I say all of this not particularly to benefit of others—though I certainly hope it does—and certainly not to lift either of us up as examples, but rather to place Polycarp’s example and our commitments before us on the table so that we can challenge ourselves—and challenge each other—to keep going.
We have received and studied the word of God, therefore, let’s make sure our writing builds up the bride of Christ as opposed to tearing her down.
Preaching like Paul
“He, when among you, accurately and steadfastly taught the word of truth in the presence of those who were then alive.”
In addition to writing, Polycarp talks of preaching. I think we can safely assume that Polycarp preached himself and, therefore, was also seeking to follow this example. One of the reasons he shares it here though is surely because he was presenting it as a guide for the preachers present as the letter was being read.
I haven’t preached in a while now, but I know that you’ve been preaching more regularly, and so (perhaps cheekily) I’ll pose this question to you.
Are you, Tim, seeking to accurately and steadfastly teach the word of truth?
I am sure the answer is yes, but I wonder how often we ask ourselves questions like this. I think it’s important that we do, and that we allow others to ask these kinds of questions of us too.
I’ve spoken to many preachers in the circles we run in who say that they're never challenged by friends, but only by those who actively oppose them. Is it any wonder then that we’ve seen multiple leaders fall as of late, who it seems fell into this category of being “unchallengeable”.

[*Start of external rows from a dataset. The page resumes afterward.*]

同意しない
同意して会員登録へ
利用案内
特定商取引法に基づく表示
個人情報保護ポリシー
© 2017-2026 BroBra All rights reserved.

Polycarp ends this chapter saying:
[Your Faith,] followed by hope, and preceded by love towards God, and Christ, and our neighbour, “is the mother of us all.” For if anyone be inwardly possessed of these graces, he has fulfilled the command of righteousness, since he that has love is far from all sin.”
Therefore, with faith, and hope, and love for God and my neighbour, I challenge you. Similar to what I said about writing, this challenge isn’t because my love begets confrontation, but because it musters up a desire to build you up. How can I build you up as a preacher? As “he that has love is far from all sin” it stands to reason that my love for you would compel me to guard you from temptation to sin too, by exhorting you in the same manner as Polycarp.
In addition, I do this to love not only you, but my neighbour, including those under your teaching.1 We both believe that faith is received through hearing the word of God preached, if that is so, then we can’t undervalue Polycarp’s challenge to preachers.
Whether in our writing, or our preaching, we are to follow the example of the Apostle Paul, imitating him as he imitated Christ. As high a call as that is, we should come to it not with boyish bravado, but with Christ-like humility.
I look forward to hearing your thoughts on Chapter IV next week.
Grace and Peace,
Adsum Try Ravenhill
By extension, this is to love anyone reading this who is likewise challenged, and therefore to love the wider church too.